Self-explicated conjoint analysis requires respondents to reveal their utilities directly. Accordingly, standard questionnaire methods can be used to collect the information. The most common form of the technique involves the following steps: Respondents are informed about all the attributes and their levels, and the respondents are then asked to identify attribute levels that are totally unacceptable to them. From among the acceptable levels of the attributes, respondents are asked to indicate which are the most preferred and least preferred levels of each attribute.
Using the respondents’ most important attribute as an anchor, importance ratings are gathered for the other attributes (on a 0 to 100 scale). For each attribute, the desirability of the different acceptable levels within the attribute is rated. Utilities for acceptable attribute levels are obtained by multiplying the importance rating and the desirability ratings. The utilities are then entered into a choice simulator program, and choice information similar to other conjoint programs can be obtained. Self-explicated approaches are useful when there are many attributes, no interaction effects and the decision process being modeled is cognitive.
Hybrid models. Hybrid models are models that use a combination of self-explicated scales and either conjoint or discrete choice. The most popular hybrid model combines self-explicated scales with conjoint. In this procedure, a computer program prompts the interviewer with questions. The procedure is as follows:
Respondents are first walked through a battery of feature-importance ratings and rankings; second, through a series of pairwise trade-offs of different product configurations.
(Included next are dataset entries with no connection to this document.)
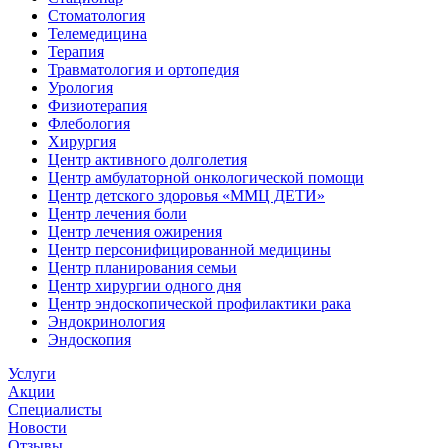
Стоматология
Телемедицина
Терапия
Травматология и ортопедия
Урология
Физиотерапия
Флебология
Хирургия
Центр активного долголетия
Центр амбулаторной онкологической помощи
Центр детского здоровья «ММЦ ДЕТИ»
Центр лечения боли
Центр лечения ожирения
Центр персонифицированной медицины
Центр планирования семьи
Центр хирургии одного дня
Центр эндоскопической профилактики рака
Эндокринология
Эндоскопия
Услуги
Акции
Специалисты
Новости
Отзывы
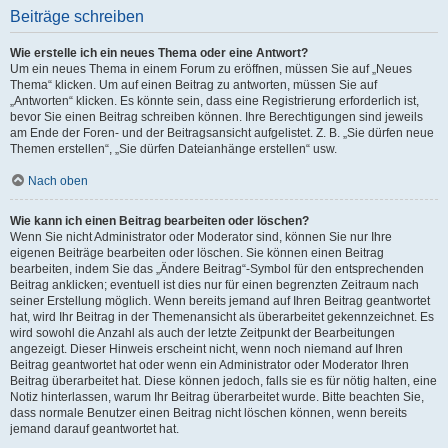
Beiträge schreiben
Wie erstelle ich ein neues Thema oder eine Antwort?
Um ein neues Thema in einem Forum zu eröffnen, müssen Sie auf „Neues
Thema“ klicken. Um auf einen Beitrag zu antworten, müssen Sie auf
„Antworten“ klicken. Es könnte sein, dass eine Registrierung erforderlich ist,
bevor Sie einen Beitrag schreiben können. Ihre Berechtigungen sind jeweils
am Ende der Foren- und der Beitragsansicht aufgelistet. Z. B. „Sie dürfen neue
Themen erstellen“, „Sie dürfen Dateianhänge erstellen“ usw.
Nach oben
Wie kann ich einen Beitrag bearbeiten oder löschen?
Wenn Sie nicht Administrator oder Moderator sind, können Sie nur Ihre
eigenen Beiträge bearbeiten oder löschen. Sie können einen Beitrag
bearbeiten, indem Sie das „Ändere Beitrag“-Symbol für den entsprechenden
Beitrag anklicken; eventuell ist dies nur für einen begrenzten Zeitraum nach
seiner Erstellung möglich. Wenn bereits jemand auf Ihren Beitrag geantwortet
hat, wird Ihr Beitrag in der Themenansicht als überarbeitet gekennzeichnet. Es
wird sowohl die Anzahl als auch der letzte Zeitpunkt der Bearbeitungen
angezeigt. Dieser Hinweis erscheint nicht, wenn noch niemand auf Ihren
Beitrag geantwortet hat oder wenn ein Administrator oder Moderator Ihren
Beitrag überarbeitet hat. Diese können jedoch, falls sie es für nötig halten, eine
Notiz hinterlassen, warum Ihr Beitrag überarbeitet wurde. Bitte beachten Sie,
dass normale Benutzer einen Beitrag nicht löschen können, wenn bereits
jemand darauf geantwortet hat.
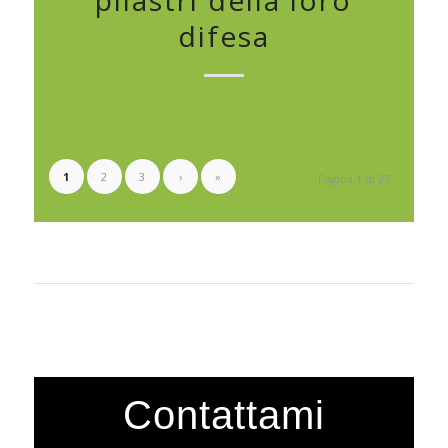
difesa
1
2
3
›
»
Pagina 1 di 27
Contattami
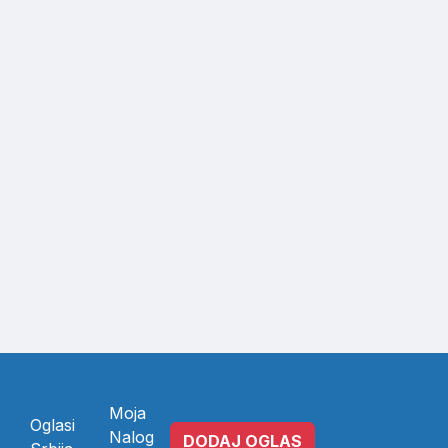
Moja
Oglasi
Nalog
DODAJ OGLAS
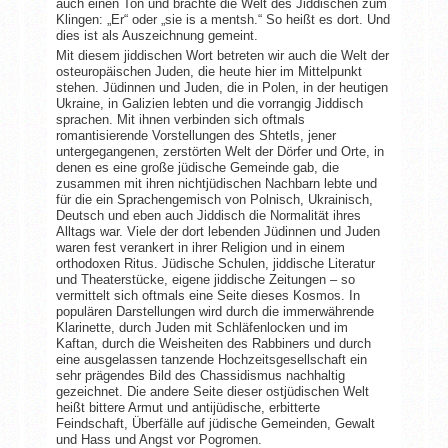
auch einen Ton und brachte die Welt des Jiddischen zum
Klingen: „Er“ oder „sie is a mentsh.“ So heißt es dort. Und
dies ist als Auszeichnung gemeint.
Mit diesem jiddischen Wort betreten wir auch die Welt der
osteuropäischen Juden, die heute hier im Mittelpunkt
stehen. Jüdinnen und Juden, die in Polen, in der heutigen
Ukraine, in Galizien lebten und die vorrangig Jiddisch
sprachen. Mit ihnen verbinden sich oftmals
romantisierende Vorstellungen des Shtetls, jener
untergegangenen, zerstörten Welt der Dörfer und Orte, in
denen es eine große jüdische Gemeinde gab, die
zusammen mit ihren nichtjüdischen Nachbarn lebte und
für die ein Sprachengemisch von Polnisch, Ukrainisch,
Deutsch und eben auch Jiddisch die Normalität ihres
Alltags war. Viele der dort lebenden Jüdinnen und Juden
waren fest verankert in ihrer Religion und in einem
orthodoxen Ritus. Jüdische Schulen, jiddische Literatur
und Theaterstücke, eigene jiddische Zeitungen – so
vermittelt sich oftmals eine Seite dieses Kosmos. In
populären Darstellungen wird durch die immerwährende
Klarinette, durch Juden mit Schläfenlocken und im
Kaftan, durch die Weisheiten des Rabbiners und durch
eine ausgelassen tanzende Hochzeitsgesellschaft ein
sehr prägendes Bild des Chassidismus nachhaltig
gezeichnet. Die andere Seite dieser ostjüdischen Welt
heißt bittere Armut und antijüdische, erbitterte
Feindschaft, Überfälle auf jüdische Gemeinden, Gewalt
und Hass und Angst vor Pogromen.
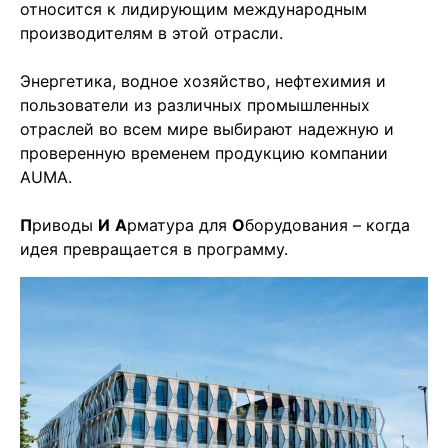
относится к лидирующим международным
производителям в этой отрасли.
Энергетика, водное хозяйство, нефтехимия и
пользователи из различных промышленных
отраслей во всем мире выбирают надежную и
проверенную временем продукцию компании
AUMA.
П
риводы
И
А
рматура для
О
борудования – когда
идея превращается в программу.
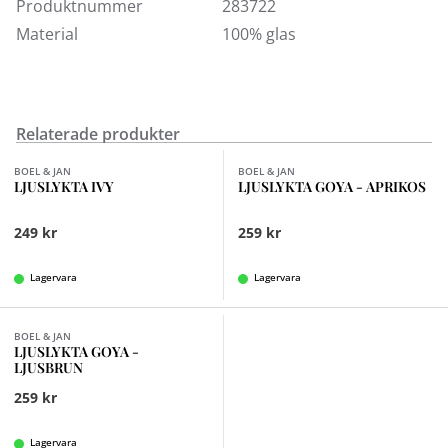
Produktnummer
283722
Lykta Aria finns att köpa i vår butik i Kungens Kurva.
Material
100% glas
Välkommen in!
Relaterade produkter
Finns i fler val (2)
BOEL & JAN
BOEL & JAN
LJUSLYKTA IVY
LJUSLYKTA GOYA - APRIKOS
249 kr
259 kr
Lagervara
Lagervara
Finns i fler val (2)
BOEL & JAN
LJUSLYKTA GOYA -
LJUSBRUN
259 kr
Lagervara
The product configurations shown to any one respondent may not include all of the attributes being tested.
The configurations to be paired are based on the answers to the importance questions and rankings asked in the beginning of the interview. Items that are considered of little importance show up in the comparisons less often. Items that are considered of greater importance show up in the comparisons more often.
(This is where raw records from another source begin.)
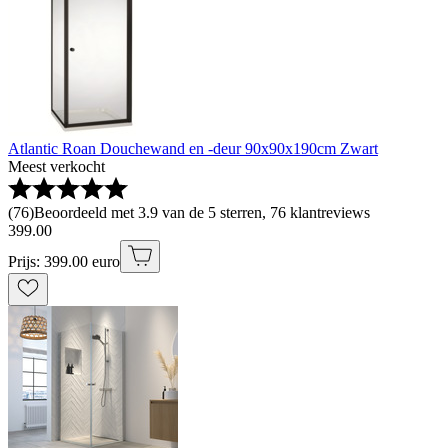
Atlantic Roan Douchewand en -deur 90x90x190cm Zwart
Meest verkocht
(
76
)
Beoordeeld met 3.9 van de 5 sterren, 76 klantreviews
399
.
00
Prijs: 399.00 euro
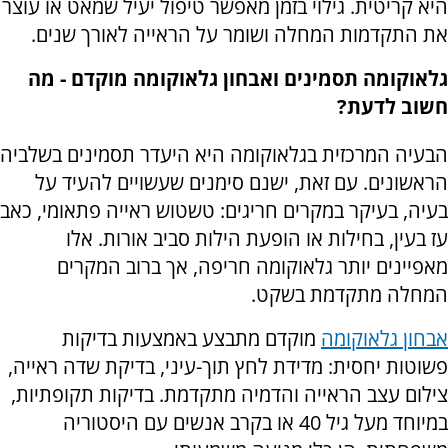
היא קריטית. גילוי בזמן מאפשר טיפול יעיל שמאט או עוצר
את התקדמות המחלה ושומר על הראייה לאורך שנים.
גלאוקומה תסמינים ואבחון גלאוקומה מוקדם - מה
חשוב לדעת?
הבעיה המרכזית בגלאוקומה היא היעדר תסמינים בשלביה
הראשונים. עם זאת, ישנם סימנים שעשויים להעיד על
בעיה, בעיקר במקרים חריגים: טשטוש ראייה פתאומי, כאב
עז בעין, בחילות או הופעת הילות סביב אורות. אלו
מאפיינים יותר גלאוקומה חריפה, אך ברוב המקרים
המחלה מתקדמת בשקט.
אבחון גלאוקומה
מוקדם מתבצע באמצעות בדיקות
פשוטות יחסית: מדידת לחץ תוך-עיני, בדיקת שדה ראייה,
צילום עצב הראייה והדמיה מתקדמת. בדיקות תקופתיות,
במיוחד מעל גיל 40 או בקרב אנשים עם היסטוריה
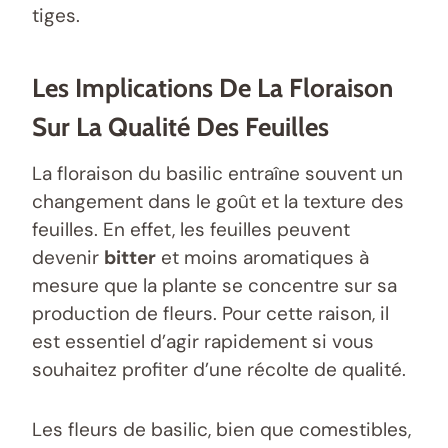
tiges.
Les Implications De La Floraison
Sur La Qualité Des Feuilles
La floraison du basilic entraîne souvent un
changement dans le goût et la texture des
feuilles. En effet, les feuilles peuvent
devenir
bitter
et moins aromatiques à
mesure que la plante se concentre sur sa
production de fleurs. Pour cette raison, il
est essentiel d’agir rapidement si vous
souhaitez profiter d’une récolte de qualité.
Les fleurs de basilic, bien que comestibles,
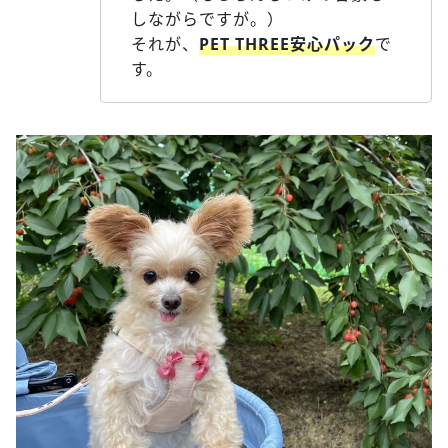
しながらですが。）
それが、
PET THREE安心パック
で
す。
For each pair of products being tested, the respondent is to indicate which product they prefer and the degree to which they prefer it.
The software continues prompting with pairwise comparisons of product configurations until enough data has been collected to estimate conjoint utilities for each level of each feature. Since the procedure is adaptive, only a fraction of the total number of possible product combinations are tested.
Hybrid models are appropriate for building preference models of cognitive behavior with large numbers of attributes. They are generally inappropriate when price sensitivity, non-cognitive purchase decisions or interaction terms are to be modeled.
Variety of approaches
There are a variety of commercially available approaches to trade-off analysis, each with its advantages and disadvantages. Which trade-off procedure is best is dependent on the issues and constraints of each marketing problem. The marketing problem should be discussed with a researcher who is knowledgeable in all potential methodologies before a research approach is selected.
References
Pierre François, Douglas L. MacLachlan and Anja Jacobs, "Bridging Designs for Conjoint Analysis: The Issue of Attribute Importance," Leuven, Belgium, 1991-2. An unpublished paper.
Duncan Luce, Individual Choice Behavior: A Theoretical Analysis, New York: John Wiley, 1959.
Randall G. Chapman and Richard Staelin, "Exploiting Rank Ordered Choice Set Data Within the Stochastic Utility Model," Journal of Marketing Research, August, 1982.
V. Srinivasan, "A Conjunctive-Compensatory Approach To The Self-Explication of Multiattributed Preferences," Decision Sciences, 1988, vol. 19.